> [Selected passage]:
This revelation has given way to concerns that the study could be causing unnecessary anxiety among parents and carers, as Australia and the UK have now included 12–15-year-olds in their COVID vaccination programs.
Professor Robert Booy, an infectious diseases paediatrician and vaccine expert, urged caution in interpreting the study. While there is considerable evidence that myocarditis is a
real, albeit rare, side effect of the mRNA vaccines, he said the true risk estimate is likely to be more conservative.
‘The truth of the data probably rests more at a risk of between one in 15,000–20,000 [5–6.66 per 100,000],’ Professor Booy told
newsGP. ‘And, fortunately, it is rarely leading to serious consequences or long-term damage.
‘It’s extremely unlikely for a CAE to last longer than 1–2 weeks and a fatal outcome is extremely rare – I think I’ve read one case report.’
It was in July that the Therapeutic Goods Administration (TGA) included a warning statement about myocarditis and pericarditis as rare sides effect of Pfizer, particularly among males under 30.
In its
latest safety report, the regulator said that up to 5 September it had received 370 reports of suspected myocarditis and/or pericarditis following vaccination with Pfizer, including 10 boys and two girls aged 15–17. Five cases occurred after the first dose and seven after the second dose.
The rare side effects typically occur within 10 days of vaccination, particularly after the second dose, and more often in younger men.
However, the TGA notes that ‘myocarditis and pericarditis are much more common with COVID-19 infection and damage to the heart is frequently severe after infection’.
Professor Booy assures that the Australian regulator, along with those in the UK and US, are continually and carefully looking at emerging data, and that the risk–benefit analysis to date remains in favour of vaccination.
While the emergence of the Delta strain has resulted in COVID-19 spreading more easily in schools,
recent Australian research found that most children have only mild disease. And though child deaths from COVID remain rare, with none recorded in Australia to date, Professor Booy says they do – and have – occurred overseas.

> [Set of tasks]:
a) Reproduce the myocarditis excerpt between "The rare side" and "severe after infection’.", inclusive.
b) Answer these questions using the myocarditis excerpt:
(i) In what month did the TGA add a warning statement about myocarditis and pericarditis?
(ii) Up to 5 September, how many reports of suspected myocarditis and/or pericarditis after Pfizer vaccination had the TGA received?
(iii) Within how many days of vaccination do these rare side effects typically occur?
c) Turn the paragraph of the myocarditis excerpt that begins "In its latest safety report" into a short bulleted list that keeps its main facts.
Work only from the myocarditis excerpt above.

> [Entries provided]:
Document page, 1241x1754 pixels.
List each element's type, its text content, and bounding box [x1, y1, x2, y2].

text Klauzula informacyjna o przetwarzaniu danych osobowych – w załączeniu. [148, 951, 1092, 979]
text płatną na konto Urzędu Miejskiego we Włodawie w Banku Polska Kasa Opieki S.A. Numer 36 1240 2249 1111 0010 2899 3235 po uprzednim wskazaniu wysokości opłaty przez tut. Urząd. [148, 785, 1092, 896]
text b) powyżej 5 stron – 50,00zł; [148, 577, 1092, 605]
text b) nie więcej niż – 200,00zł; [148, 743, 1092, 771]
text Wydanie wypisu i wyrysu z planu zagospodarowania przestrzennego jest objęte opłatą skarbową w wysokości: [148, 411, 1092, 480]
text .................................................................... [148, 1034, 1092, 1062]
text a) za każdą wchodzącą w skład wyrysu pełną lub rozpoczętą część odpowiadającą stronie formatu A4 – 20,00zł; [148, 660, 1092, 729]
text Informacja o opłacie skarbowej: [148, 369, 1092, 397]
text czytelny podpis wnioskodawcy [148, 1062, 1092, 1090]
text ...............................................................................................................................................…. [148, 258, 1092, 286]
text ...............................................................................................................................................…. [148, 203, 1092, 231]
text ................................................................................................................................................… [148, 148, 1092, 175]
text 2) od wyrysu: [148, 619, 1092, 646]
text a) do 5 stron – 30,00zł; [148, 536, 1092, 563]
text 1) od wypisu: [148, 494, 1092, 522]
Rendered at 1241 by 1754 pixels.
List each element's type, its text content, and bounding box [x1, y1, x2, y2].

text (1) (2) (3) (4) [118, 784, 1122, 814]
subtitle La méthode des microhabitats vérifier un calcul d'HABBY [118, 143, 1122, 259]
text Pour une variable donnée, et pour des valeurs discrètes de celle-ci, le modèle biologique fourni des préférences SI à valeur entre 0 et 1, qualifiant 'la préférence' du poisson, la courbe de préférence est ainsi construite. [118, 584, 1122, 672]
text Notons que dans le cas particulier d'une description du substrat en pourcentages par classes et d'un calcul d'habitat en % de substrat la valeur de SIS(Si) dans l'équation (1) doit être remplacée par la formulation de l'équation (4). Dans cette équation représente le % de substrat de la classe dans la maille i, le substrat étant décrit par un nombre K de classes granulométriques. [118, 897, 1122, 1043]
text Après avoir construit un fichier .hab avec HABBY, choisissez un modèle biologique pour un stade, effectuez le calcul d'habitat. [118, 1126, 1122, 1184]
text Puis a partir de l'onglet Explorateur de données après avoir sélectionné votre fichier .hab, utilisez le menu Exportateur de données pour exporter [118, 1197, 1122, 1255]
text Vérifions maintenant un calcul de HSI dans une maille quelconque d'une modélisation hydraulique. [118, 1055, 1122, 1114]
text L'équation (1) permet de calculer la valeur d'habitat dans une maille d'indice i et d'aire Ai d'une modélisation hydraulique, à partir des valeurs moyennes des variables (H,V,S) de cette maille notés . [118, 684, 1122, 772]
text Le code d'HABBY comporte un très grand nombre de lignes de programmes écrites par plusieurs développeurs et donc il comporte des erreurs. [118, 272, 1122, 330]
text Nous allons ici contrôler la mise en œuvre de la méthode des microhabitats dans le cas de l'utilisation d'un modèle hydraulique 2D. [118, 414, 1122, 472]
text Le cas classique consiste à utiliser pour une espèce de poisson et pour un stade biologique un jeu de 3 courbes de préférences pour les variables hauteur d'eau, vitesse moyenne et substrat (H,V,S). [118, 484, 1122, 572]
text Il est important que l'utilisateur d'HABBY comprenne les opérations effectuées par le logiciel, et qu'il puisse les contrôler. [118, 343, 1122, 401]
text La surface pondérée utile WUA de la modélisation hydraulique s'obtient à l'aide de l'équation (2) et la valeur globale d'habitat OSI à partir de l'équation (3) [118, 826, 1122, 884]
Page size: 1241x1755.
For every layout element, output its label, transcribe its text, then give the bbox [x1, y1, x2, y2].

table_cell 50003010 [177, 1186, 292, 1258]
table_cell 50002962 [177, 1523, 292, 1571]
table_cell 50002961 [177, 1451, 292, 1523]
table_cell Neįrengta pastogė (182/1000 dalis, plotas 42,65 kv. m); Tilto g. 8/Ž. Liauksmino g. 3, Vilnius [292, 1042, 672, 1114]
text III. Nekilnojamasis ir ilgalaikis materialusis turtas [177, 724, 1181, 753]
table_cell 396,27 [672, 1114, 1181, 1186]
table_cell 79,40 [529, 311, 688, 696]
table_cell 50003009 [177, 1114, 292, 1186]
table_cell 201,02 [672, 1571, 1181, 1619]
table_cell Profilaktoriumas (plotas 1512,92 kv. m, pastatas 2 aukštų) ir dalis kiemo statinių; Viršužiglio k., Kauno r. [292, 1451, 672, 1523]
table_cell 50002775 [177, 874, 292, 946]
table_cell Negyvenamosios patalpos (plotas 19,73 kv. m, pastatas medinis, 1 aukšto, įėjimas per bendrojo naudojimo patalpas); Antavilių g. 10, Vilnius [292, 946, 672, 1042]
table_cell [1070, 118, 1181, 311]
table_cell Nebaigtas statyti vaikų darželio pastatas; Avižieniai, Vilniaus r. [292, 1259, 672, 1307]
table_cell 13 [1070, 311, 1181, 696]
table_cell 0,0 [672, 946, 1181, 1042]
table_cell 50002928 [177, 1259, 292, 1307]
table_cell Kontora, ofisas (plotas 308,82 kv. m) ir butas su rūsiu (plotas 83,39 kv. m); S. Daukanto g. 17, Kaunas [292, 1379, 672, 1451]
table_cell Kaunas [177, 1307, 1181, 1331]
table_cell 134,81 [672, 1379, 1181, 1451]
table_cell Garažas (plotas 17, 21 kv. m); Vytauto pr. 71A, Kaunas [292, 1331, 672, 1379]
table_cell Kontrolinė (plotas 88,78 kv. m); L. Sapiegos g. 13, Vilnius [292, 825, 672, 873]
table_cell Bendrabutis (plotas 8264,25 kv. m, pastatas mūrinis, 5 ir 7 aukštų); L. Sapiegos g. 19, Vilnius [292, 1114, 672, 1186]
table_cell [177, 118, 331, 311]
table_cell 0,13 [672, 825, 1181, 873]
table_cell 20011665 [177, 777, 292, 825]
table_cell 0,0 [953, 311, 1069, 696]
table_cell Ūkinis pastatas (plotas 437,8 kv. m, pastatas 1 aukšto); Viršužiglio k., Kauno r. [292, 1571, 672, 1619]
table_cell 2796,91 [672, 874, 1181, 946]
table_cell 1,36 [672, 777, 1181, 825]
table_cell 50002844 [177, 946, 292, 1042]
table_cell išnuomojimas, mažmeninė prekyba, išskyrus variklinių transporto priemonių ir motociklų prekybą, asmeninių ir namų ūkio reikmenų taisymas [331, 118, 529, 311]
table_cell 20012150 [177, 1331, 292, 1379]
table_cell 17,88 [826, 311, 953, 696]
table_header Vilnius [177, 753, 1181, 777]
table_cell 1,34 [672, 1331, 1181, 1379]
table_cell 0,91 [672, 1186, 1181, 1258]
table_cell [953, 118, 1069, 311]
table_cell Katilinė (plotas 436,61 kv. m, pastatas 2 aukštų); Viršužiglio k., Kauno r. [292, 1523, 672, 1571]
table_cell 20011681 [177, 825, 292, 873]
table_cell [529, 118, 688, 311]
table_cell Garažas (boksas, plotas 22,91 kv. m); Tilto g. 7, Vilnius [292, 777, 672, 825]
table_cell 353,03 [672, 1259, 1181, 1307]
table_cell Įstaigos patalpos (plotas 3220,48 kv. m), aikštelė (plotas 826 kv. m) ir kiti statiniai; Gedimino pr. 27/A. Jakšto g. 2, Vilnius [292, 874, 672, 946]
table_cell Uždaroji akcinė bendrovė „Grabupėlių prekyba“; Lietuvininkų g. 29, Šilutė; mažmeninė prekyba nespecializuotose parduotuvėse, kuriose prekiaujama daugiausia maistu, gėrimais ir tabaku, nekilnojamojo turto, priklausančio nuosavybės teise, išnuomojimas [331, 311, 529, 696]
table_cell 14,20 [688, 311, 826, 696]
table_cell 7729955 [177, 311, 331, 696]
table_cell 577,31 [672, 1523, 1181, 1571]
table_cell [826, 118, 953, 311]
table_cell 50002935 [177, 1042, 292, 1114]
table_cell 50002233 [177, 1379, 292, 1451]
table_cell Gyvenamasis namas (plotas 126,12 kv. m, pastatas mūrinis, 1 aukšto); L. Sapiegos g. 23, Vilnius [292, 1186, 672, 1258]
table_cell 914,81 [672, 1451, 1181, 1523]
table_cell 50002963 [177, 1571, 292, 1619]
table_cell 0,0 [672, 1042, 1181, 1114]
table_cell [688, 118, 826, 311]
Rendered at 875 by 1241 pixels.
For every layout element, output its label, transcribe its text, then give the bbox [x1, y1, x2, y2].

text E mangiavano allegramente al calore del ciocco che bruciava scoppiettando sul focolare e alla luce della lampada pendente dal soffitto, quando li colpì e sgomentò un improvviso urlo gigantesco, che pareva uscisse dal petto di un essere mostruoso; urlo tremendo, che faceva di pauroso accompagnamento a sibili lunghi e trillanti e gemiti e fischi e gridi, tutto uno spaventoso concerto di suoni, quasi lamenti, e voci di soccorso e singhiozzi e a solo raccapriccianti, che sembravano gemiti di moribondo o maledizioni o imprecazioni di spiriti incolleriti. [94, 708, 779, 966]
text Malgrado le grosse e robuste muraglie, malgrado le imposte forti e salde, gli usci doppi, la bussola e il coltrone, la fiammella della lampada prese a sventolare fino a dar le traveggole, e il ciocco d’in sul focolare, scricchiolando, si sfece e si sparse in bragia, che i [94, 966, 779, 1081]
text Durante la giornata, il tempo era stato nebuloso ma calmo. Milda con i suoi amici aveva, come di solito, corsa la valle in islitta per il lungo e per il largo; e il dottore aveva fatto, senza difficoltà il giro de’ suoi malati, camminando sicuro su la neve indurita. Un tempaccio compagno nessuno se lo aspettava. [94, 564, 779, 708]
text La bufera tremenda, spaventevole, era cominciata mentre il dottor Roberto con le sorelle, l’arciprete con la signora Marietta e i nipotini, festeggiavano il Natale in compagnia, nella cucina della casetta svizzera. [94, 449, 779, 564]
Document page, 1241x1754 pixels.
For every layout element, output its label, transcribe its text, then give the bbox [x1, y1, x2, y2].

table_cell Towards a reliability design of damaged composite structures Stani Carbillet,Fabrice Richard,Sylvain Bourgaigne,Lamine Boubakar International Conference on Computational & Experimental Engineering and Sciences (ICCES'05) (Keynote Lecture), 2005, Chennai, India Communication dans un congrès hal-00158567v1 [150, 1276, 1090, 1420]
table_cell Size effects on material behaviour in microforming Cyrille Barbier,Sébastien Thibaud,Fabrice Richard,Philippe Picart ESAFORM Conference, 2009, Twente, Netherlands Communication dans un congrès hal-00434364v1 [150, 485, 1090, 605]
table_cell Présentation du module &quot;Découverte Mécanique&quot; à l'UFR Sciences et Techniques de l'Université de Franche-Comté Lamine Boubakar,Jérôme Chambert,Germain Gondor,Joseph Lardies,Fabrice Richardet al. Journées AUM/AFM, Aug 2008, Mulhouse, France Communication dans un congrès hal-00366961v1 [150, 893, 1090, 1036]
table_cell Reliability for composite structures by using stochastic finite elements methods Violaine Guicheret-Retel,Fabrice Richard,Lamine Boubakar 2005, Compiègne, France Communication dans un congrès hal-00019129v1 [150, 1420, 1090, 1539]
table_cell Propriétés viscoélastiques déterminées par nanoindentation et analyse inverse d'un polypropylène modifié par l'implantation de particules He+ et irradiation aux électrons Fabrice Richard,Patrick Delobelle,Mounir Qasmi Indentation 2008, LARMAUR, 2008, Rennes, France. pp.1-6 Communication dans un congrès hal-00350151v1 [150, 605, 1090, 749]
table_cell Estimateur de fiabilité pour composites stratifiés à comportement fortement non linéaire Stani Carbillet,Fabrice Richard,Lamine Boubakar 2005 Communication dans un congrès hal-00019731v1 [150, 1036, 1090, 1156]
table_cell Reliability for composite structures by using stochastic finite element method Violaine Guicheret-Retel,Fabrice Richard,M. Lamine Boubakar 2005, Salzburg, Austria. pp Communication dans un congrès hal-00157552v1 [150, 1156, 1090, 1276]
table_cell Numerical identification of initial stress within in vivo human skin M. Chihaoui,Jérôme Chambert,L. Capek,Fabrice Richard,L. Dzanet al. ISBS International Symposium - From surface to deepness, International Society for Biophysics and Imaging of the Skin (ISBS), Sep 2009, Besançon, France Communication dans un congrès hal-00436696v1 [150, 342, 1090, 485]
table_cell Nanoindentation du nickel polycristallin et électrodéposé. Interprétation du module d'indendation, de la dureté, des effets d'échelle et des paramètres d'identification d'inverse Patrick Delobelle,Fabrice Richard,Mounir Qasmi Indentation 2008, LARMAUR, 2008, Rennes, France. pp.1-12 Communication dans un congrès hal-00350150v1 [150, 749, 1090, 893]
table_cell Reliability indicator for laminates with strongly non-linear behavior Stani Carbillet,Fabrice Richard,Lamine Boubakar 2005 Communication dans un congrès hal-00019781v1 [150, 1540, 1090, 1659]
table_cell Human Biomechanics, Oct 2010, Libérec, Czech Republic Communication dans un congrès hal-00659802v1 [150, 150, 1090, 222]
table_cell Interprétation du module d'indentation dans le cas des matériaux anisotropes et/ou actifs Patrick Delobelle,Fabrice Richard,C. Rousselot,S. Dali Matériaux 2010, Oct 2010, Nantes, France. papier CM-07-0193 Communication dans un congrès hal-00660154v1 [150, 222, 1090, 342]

> [Results of the tasks]:
a)
The rare side effects typically occur within 10 days of vaccination, particularly after the second dose, and more often in younger men.
However, the TGA notes that ‘myocarditis and pericarditis are much more common with COVID-19 infection and damage to the heart is frequently severe after infection’.

b)
(i) July
(ii) 370
(iii) 10 days

c)
- Up to 5 September, the TGA had received 370 reports of suspected myocarditis and/or pericarditis after Pfizer vaccination.
- These included 10 boys and two girls aged 15–17.
- Five of those cases occurred after the first dose and seven after the second.